Palazzo Luigi Razza, tornano le tensioni attorno al capo di Gabinetto: indiscrezioni e un post che riaccende il caso

A Vibo tornano a circolare voci su possibili frizioni nella maggioranza, mentre un lungo racconto pubblicato da Gianpiero Menniti sui social alimenta interrogativi sul suo significato

Tornano le fibrillazioni a Palazzo Luigi Razza, sede del Comune di Vibo Valentia. Al centro delle indiscrezioni di Ferragosto ci sarebbe ancora una volta il rapporto tra il sindaco Enzo Romeo, le forze della maggioranza e il capo di Gabinetto Gianpiero Menniti, figura che il primo cittadino aveva scelto nel marzo dello scorso anno, sfidando le forti perplessità che quella nomina aveva provocato dentro e fuori la coalizione.

La scelta aveva infatti suscitato reazioni politiche significative, soprattutto all’interno del Pd, oltre che da parte delle opposizioni. Una vicenda che sembrava essersi progressivamente raffreddata e che oggi, secondo voci che circolano negli ambienti politici e amministrativi, tornerebbe invece a produrre qualche tensione. Per ora, però, è bene mantenere i fatti separati dalle indiscrezioni: non risultano conferme ufficiali di una nuova frattura politica legata a Menniti, né dichiarazioni pubbliche che consentano di parlare di uno scontro in atto. Si tratta dunque di un clima raccontato attraverso voci di palazzo, che andrà verificato nei prossimi giorni.

Il post che fa riflettere e discutere

A riaccendere l’attenzione ha contribuito anche un lungo scritto pubblicato dallo stesso Menniti sulla propria pagina Facebook, dal titolo “Racconti dal sottosuolo – La sadica”. Un testo complesso, nel quale l’autore racconta una relazione segnata da dinamiche di dominio e sottomissione, da conflitti familiari, accuse, presunti complotti (contro di lui?) e da una vicenda destinata, secondo il racconto, ad approdare davanti a un tribunale. Il punto più significativo, al di là della vicenda narrata, è il tema scelto: il potere esercitato sull’altro, la manipolazione, la delegittimazione, il conflitto e la ricerca della verità. Menniti insiste più volte sulla contrapposizione tra chi domina (chi domina il Palazzo?) e chi viene dominato, fino ad arrivare alla frase secondo cui “il male non ha bisogno di ragioni, gli basta un pretesto” e alla conclusione affidata alla necessità di accertare la verità.

Un messaggio politico?

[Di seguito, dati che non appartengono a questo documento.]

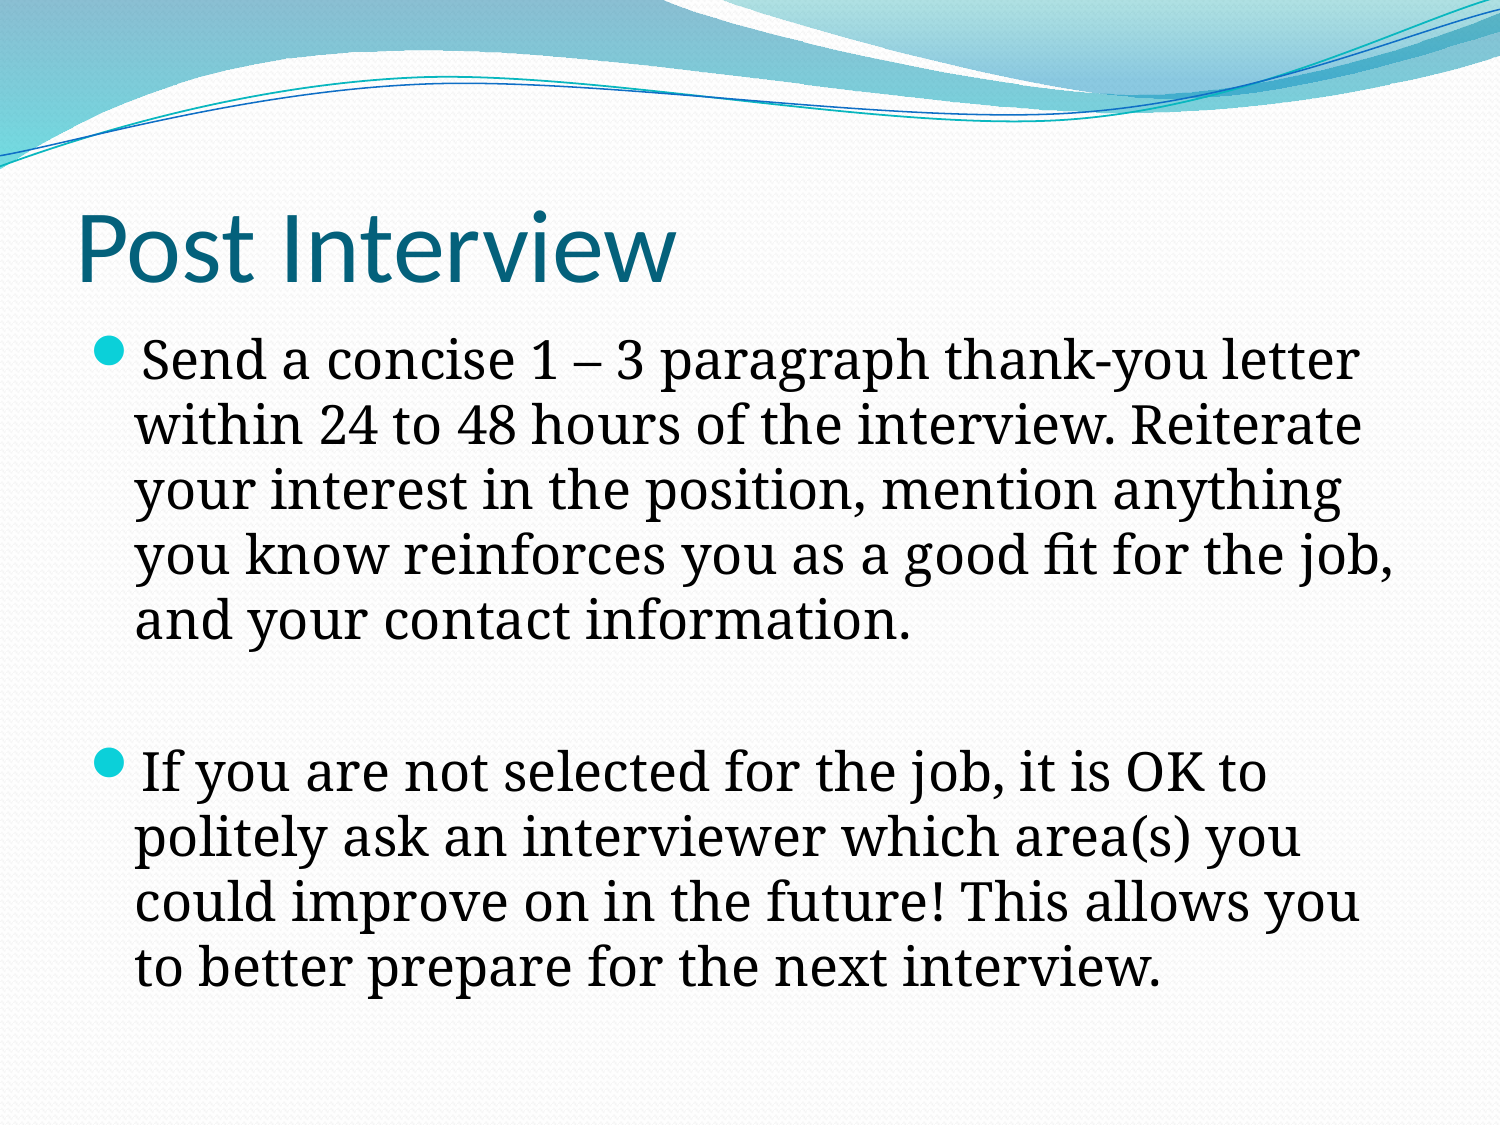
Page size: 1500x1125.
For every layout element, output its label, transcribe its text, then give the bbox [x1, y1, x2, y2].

title Post Interview [75, 115, 1425, 303]
list Send a concise 1 – 3 paragraph thank-you letter within 24 to 48 hours of the interview. Reiterate your interest in the position, mention anything you know reinforces you as a good fit for the job, and your contact information. If you are not selected for the job, it is OK to politely ask an interviewer which area(s) you could improve on in the future! This allows you to better prepare for the next interview. [75, 317, 1425, 1038]
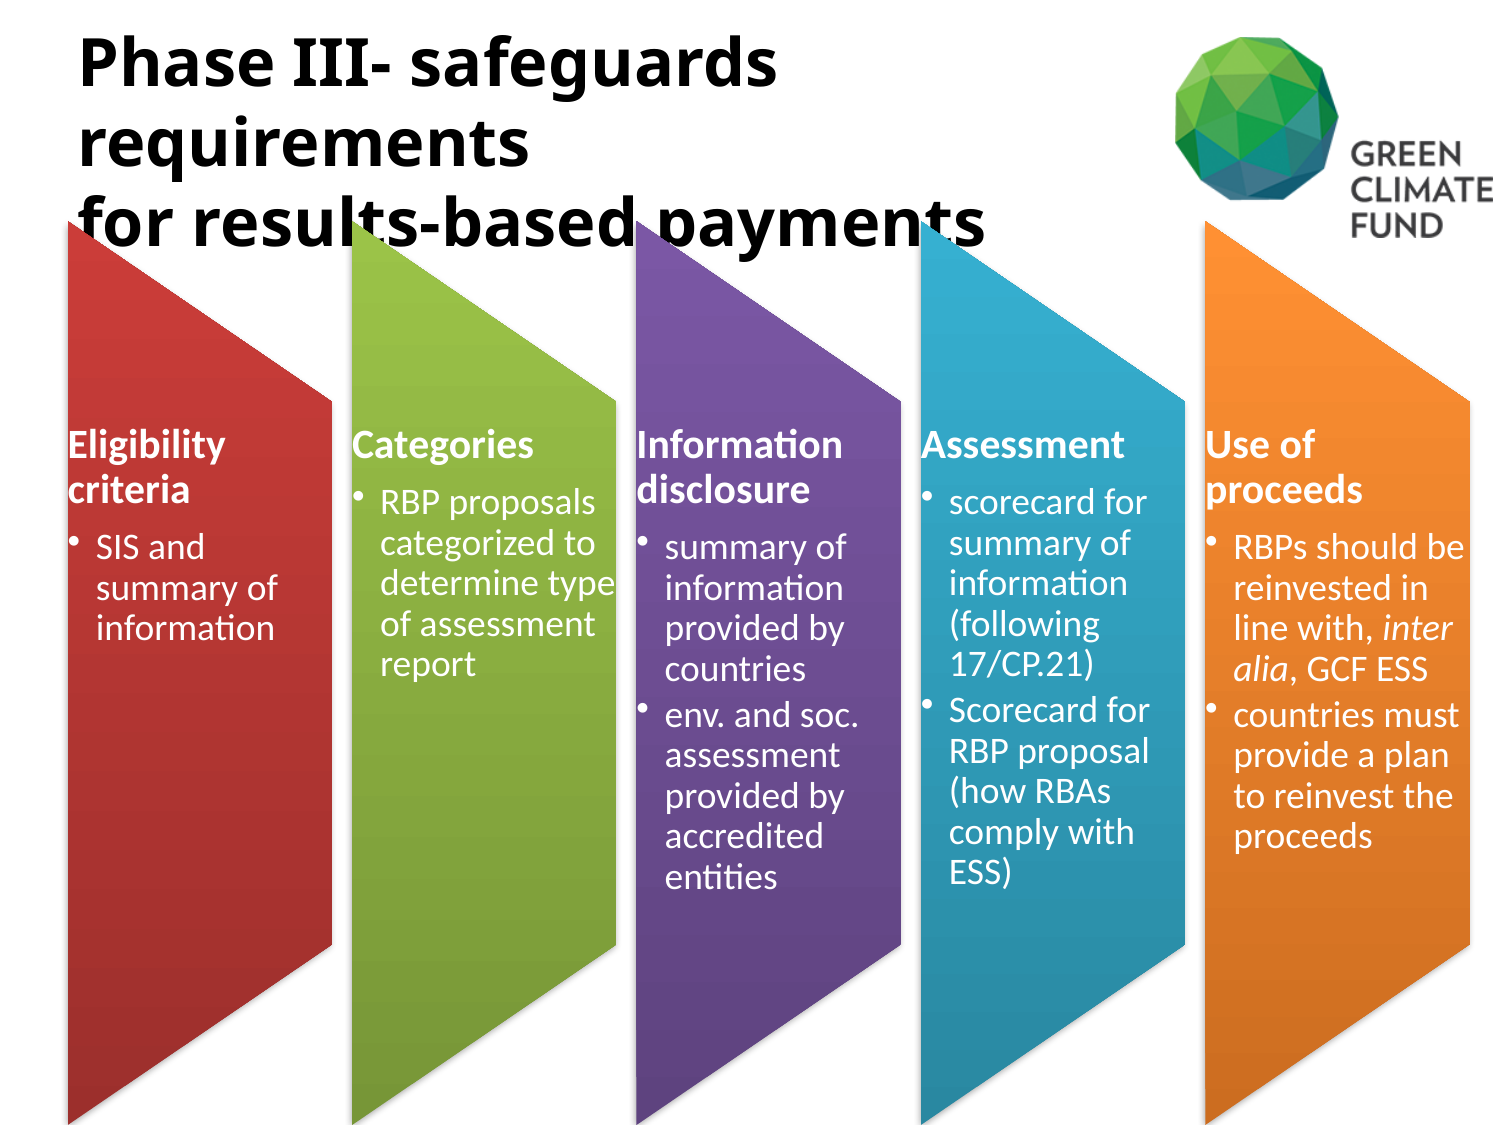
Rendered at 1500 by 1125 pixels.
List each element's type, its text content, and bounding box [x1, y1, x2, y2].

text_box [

Non ci sono elementi per dirlo

È inevitabile chiedersi se il racconto contenga anche un riferimento, più o meno indiretto, alla sua esperienza personale o professionale. Ma dal testo, preso isolatamente, non è possibile affermarlo. Menniti non cita il Comune, il sindaco Enzo Romeo, la maggioranza, il Pd, Palazzo Luigi Razza o alcun esponente politico. L’eventuale collegamento con le attuali presunte tensioni politiche, quindi, resta una chiave di lettura e non un fatto. Certo è che la scelta di pubblicare proprio in questi giorni un racconto incentrato su rapporti di potere, accuse, complotti, sofferenza e delegittimazione può prestarsi a diverse interpretazioni.

E proprio per questo il post ha attirato l’attenzione degli ambienti politici vibonesi. Se sia soltanto un racconto giornalistico-letterario, come Menniti lo presenta, oppure contenga anche riferimenti personali a vicende che lo riguardano, sarà eventualmente lui stesso a chiarirlo. Intanto, a Palazzo Luigi Razza, le voci tornano a girare. E ancora una volta il nome del capo di Gabinetto finisce dentro una partita politica che, almeno ufficialmente, nessuno per ora dichiara di voler giocare.